• **Work task A**: From the forum thread on MOSFET gate drivers, extract the passage starting at "Have you tried" and ending at "greatly reduce it.".
• **Work task B**: Continue the forum thread about MOSFET gate drivers and transformer simulation, picking up after its final sentence.

• **Given passage**:
┄┄┄┄┄┄

I'm going to research some of the application notes on MOSFETs and gate
drivers, but some discussion would be appreciated. At least this is
actually about some "cool" electronics and not OT squabbling.

Thanks,

Paul

Have you tried the Parallel RC gate driving network? THe shunt cap
should give you a quick response of gate charge change and the R should
suppress the ring or greatly reduce it.

Jamie

 

[P E Schoen]

Tim:

Thanks for the very detailed and helpful reply. I need some time to absorb
all of that and respond, but in the meantime I am attaching a simplified
LTSpice ASC file that fairly accurately duplicates the waveforms I see on my
scope. I changed the coupling K factor to 0.998. I'm not sure how to measure
the leakage inductance, but using an LCR meter I read 180uH for each primary
winding and 32mH for the secondary, and I used those values for the
simulation.

┄┄┄┄┄┄

• **Information**:
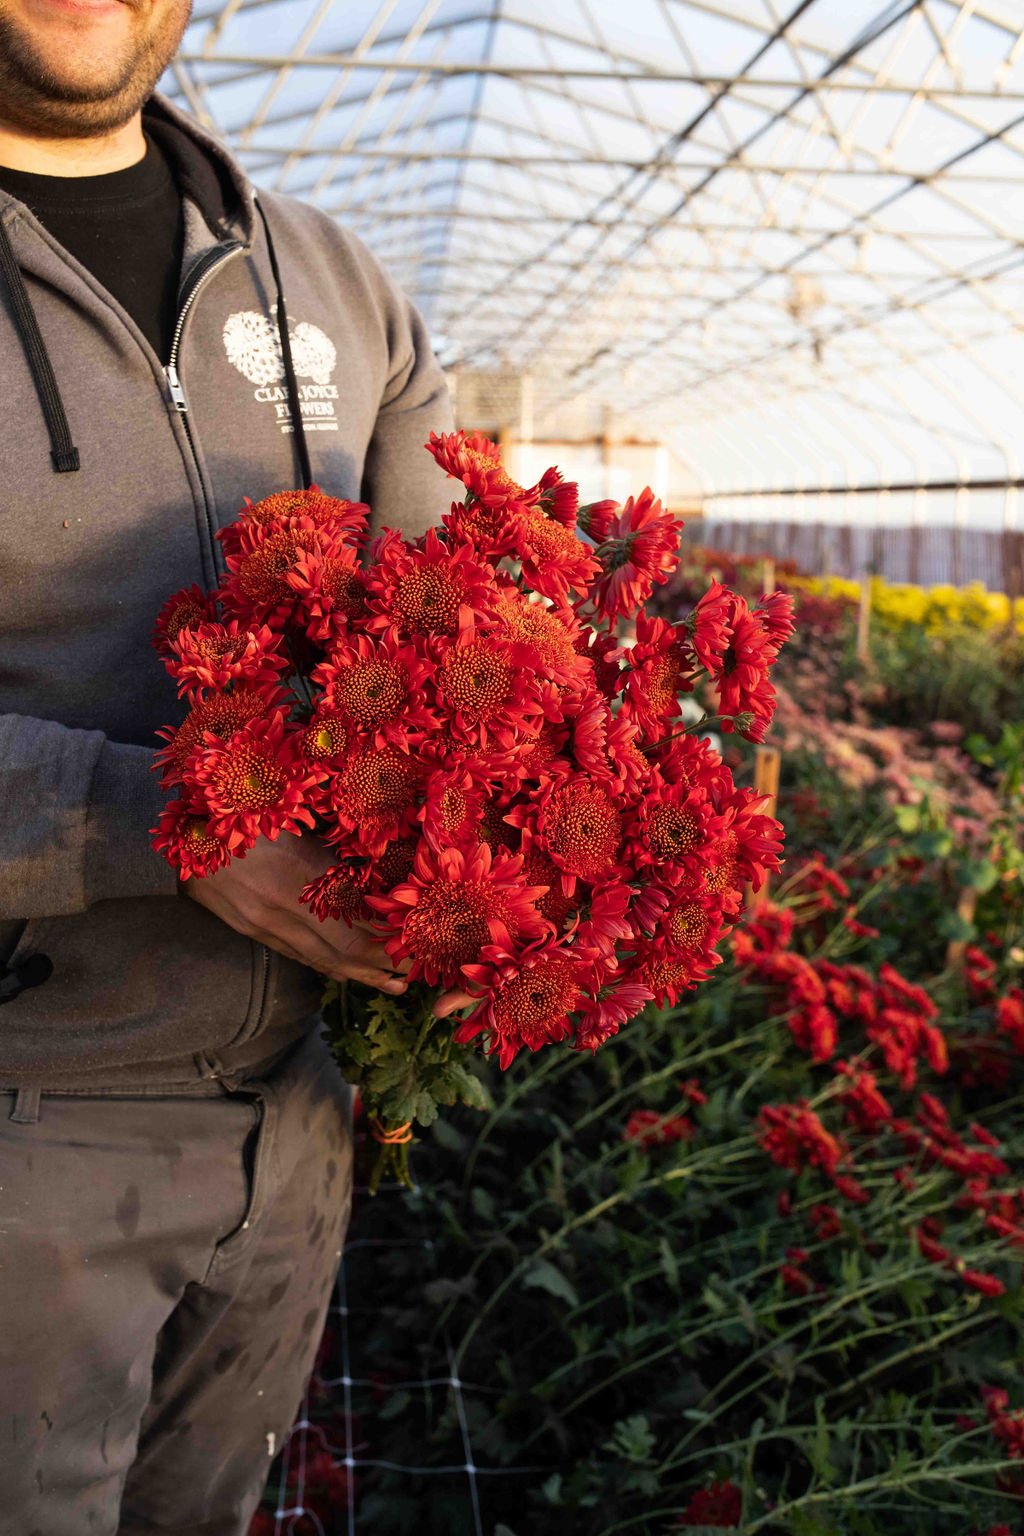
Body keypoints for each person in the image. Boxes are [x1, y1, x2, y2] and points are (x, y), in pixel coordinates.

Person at [0, 0, 469, 1529]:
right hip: (30, 1135)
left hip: (296, 1126)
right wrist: (177, 822)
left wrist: (526, 863)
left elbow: (466, 619)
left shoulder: (333, 286)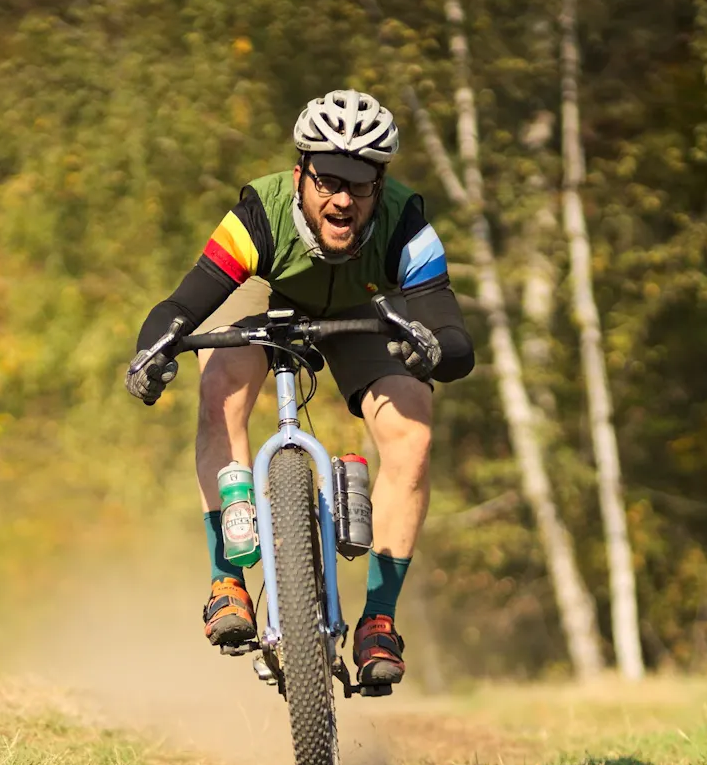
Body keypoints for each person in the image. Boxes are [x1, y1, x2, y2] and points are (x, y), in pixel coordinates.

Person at [125, 89, 475, 687]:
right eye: (328, 180)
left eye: (359, 184)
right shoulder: (259, 213)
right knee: (220, 390)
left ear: (380, 184)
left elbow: (451, 330)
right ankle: (227, 582)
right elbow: (183, 304)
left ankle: (379, 621)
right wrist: (152, 352)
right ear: (300, 175)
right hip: (268, 294)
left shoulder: (406, 223)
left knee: (412, 428)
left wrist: (437, 350)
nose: (341, 199)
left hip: (362, 312)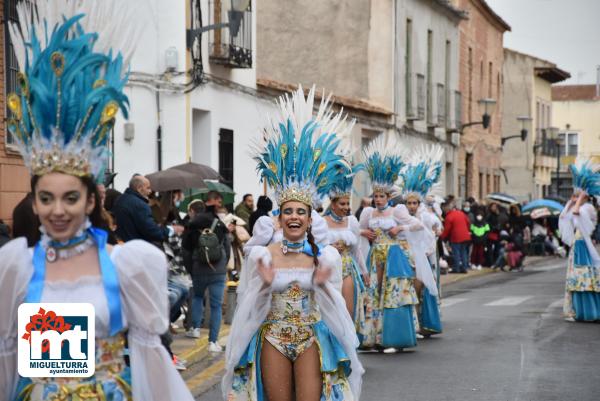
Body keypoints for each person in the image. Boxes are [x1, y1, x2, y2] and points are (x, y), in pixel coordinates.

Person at [0, 1, 195, 399]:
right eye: (46, 198)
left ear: (91, 201)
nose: (58, 210)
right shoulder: (16, 265)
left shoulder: (127, 265)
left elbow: (149, 357)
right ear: (34, 203)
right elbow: (6, 356)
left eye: (71, 197)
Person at [223, 87, 363, 401]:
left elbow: (334, 305)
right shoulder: (263, 253)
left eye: (301, 211)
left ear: (311, 218)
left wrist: (322, 284)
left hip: (311, 336)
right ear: (280, 217)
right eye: (288, 211)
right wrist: (264, 284)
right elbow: (247, 301)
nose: (294, 217)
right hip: (272, 334)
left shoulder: (326, 256)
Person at [359, 135, 425, 353]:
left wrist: (400, 228)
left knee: (393, 295)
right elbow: (357, 231)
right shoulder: (368, 212)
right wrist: (364, 232)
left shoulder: (397, 211)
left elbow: (417, 226)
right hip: (376, 254)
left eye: (381, 196)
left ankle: (394, 336)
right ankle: (374, 336)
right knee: (375, 293)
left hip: (394, 256)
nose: (378, 200)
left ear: (388, 196)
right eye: (375, 196)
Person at [181, 191, 231, 352]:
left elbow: (186, 248)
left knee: (197, 296)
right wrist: (222, 264)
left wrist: (191, 268)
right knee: (216, 306)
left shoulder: (193, 223)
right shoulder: (219, 223)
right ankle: (213, 342)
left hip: (198, 267)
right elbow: (227, 246)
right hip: (218, 268)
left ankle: (195, 328)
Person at [325, 163, 369, 341]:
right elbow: (314, 246)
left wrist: (364, 270)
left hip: (347, 268)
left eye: (347, 204)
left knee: (348, 311)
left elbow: (357, 248)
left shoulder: (352, 221)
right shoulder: (321, 222)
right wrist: (329, 247)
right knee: (331, 312)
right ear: (333, 204)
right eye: (342, 204)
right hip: (327, 269)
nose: (346, 207)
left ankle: (348, 349)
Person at [559, 159, 600, 322]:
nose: (575, 198)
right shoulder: (579, 206)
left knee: (585, 278)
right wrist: (570, 202)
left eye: (578, 195)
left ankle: (591, 310)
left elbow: (577, 215)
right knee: (576, 279)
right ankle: (577, 310)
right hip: (578, 246)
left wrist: (581, 198)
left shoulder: (588, 208)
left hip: (584, 245)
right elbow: (564, 217)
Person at [113, 175, 184, 244]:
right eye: (148, 188)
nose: (150, 191)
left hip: (124, 245)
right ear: (139, 188)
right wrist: (171, 230)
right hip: (137, 247)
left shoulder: (120, 199)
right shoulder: (140, 205)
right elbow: (152, 232)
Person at [440, 201, 472, 273]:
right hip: (465, 236)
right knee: (463, 252)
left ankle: (456, 268)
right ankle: (464, 268)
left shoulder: (449, 217)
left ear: (446, 209)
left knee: (456, 253)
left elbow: (447, 230)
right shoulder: (461, 213)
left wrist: (442, 237)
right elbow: (468, 222)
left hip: (456, 237)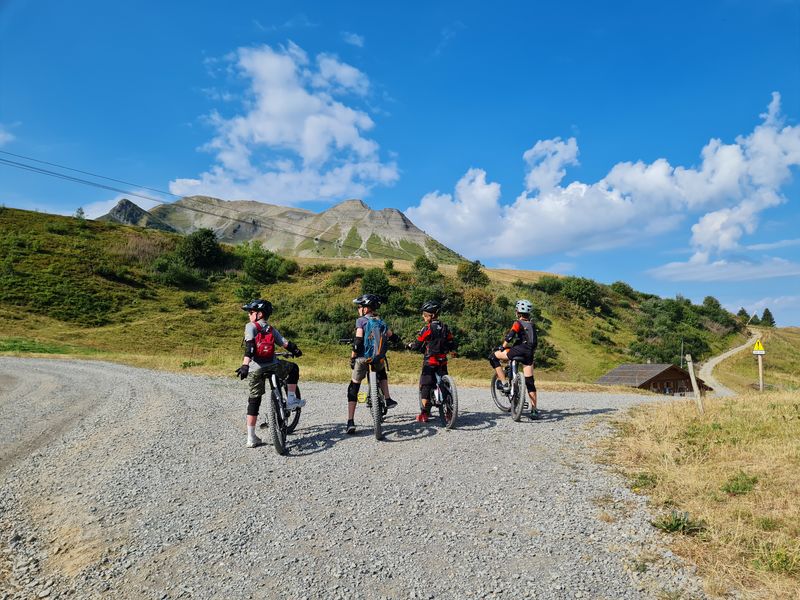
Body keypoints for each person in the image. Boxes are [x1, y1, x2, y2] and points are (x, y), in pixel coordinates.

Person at [235, 299, 303, 448]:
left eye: (251, 312)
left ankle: (251, 438)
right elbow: (285, 343)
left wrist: (245, 366)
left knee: (254, 401)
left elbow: (250, 349)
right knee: (293, 368)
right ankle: (291, 398)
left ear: (259, 314)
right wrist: (296, 350)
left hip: (256, 369)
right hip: (273, 365)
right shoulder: (271, 329)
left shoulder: (250, 327)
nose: (249, 315)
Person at [345, 294, 399, 434]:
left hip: (362, 359)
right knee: (381, 373)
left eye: (359, 307)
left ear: (366, 308)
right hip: (377, 358)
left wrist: (352, 357)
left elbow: (357, 342)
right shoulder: (380, 321)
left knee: (354, 386)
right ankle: (387, 398)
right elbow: (391, 336)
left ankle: (350, 421)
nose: (358, 309)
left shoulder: (361, 321)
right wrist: (399, 342)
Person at [488, 299, 539, 420]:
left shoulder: (518, 323)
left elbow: (510, 336)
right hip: (529, 353)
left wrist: (502, 346)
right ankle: (534, 410)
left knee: (493, 356)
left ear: (518, 312)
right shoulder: (532, 324)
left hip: (519, 350)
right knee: (530, 382)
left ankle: (504, 383)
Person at [407, 300, 457, 422]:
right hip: (443, 361)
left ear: (432, 315)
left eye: (425, 315)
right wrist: (452, 351)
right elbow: (452, 342)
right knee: (445, 385)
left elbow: (418, 344)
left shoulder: (428, 328)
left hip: (430, 361)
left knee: (425, 384)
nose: (423, 317)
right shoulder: (445, 327)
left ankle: (424, 414)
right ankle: (449, 413)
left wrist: (409, 346)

┄┄┄┄┄┄

• **Response box A**:
Have you tried the Parallel RC gate driving network? THe shunt cap
should give you a quick response of gate charge change and the R should
suppress the ring or greatly reduce it.

• **Response box B**:
I added 100 ohms gate resistors, but it did not seem to help much. And
0.047uF capacitors from drain to ground also didn't help much. I had 80V
peaks at 20V in, so it will be dangerously close to 100V with 25-28VDC input
(two batteries). Also, the peaks seemed even much higher during start-up.

In the simulation, I tried various values of gate resistors and capacitors
from gate to ground. The actual gate capacitance is about 4000pF, but I had
to add 0.1uF and 100 ohm to reduce the spikes, especially during startup.
This is an RC TC of about 10uSec, but the linear region is probably about
1/10 that with 10V gate drive, so maybe 1uSec out of 250uSec. The simulation
shows only about 5 watts in each MOSFET, with 330W output, so it does not
seriously affect efficiency. I show 10 watts in each capacitor, and overall
efficiency of 91.6%. So maybe this is a good way to reduce the spikes.

And I can also add the TVS diodes, just to be safe. As long as they don't
get more than warm, it's OK. I'd rather lose a couple watts than the
MOSFETs. BTW, as I was testing I encountered another overcurrent fault,
and thought I had blown another MOSFET. But I found that the driver had
partially shut down so it was effectively driving only one side. It appeared
to be leakage on the perfboard. I cleaned it with alcohol, detergent, and
water, touched up some solder connections, and it works much better.

I did a test with a 300 ohm load and I got an actual efficiency of 75% with
8.8V in at 5.1A (supply current limit). Subtracting the core loss I get 92%.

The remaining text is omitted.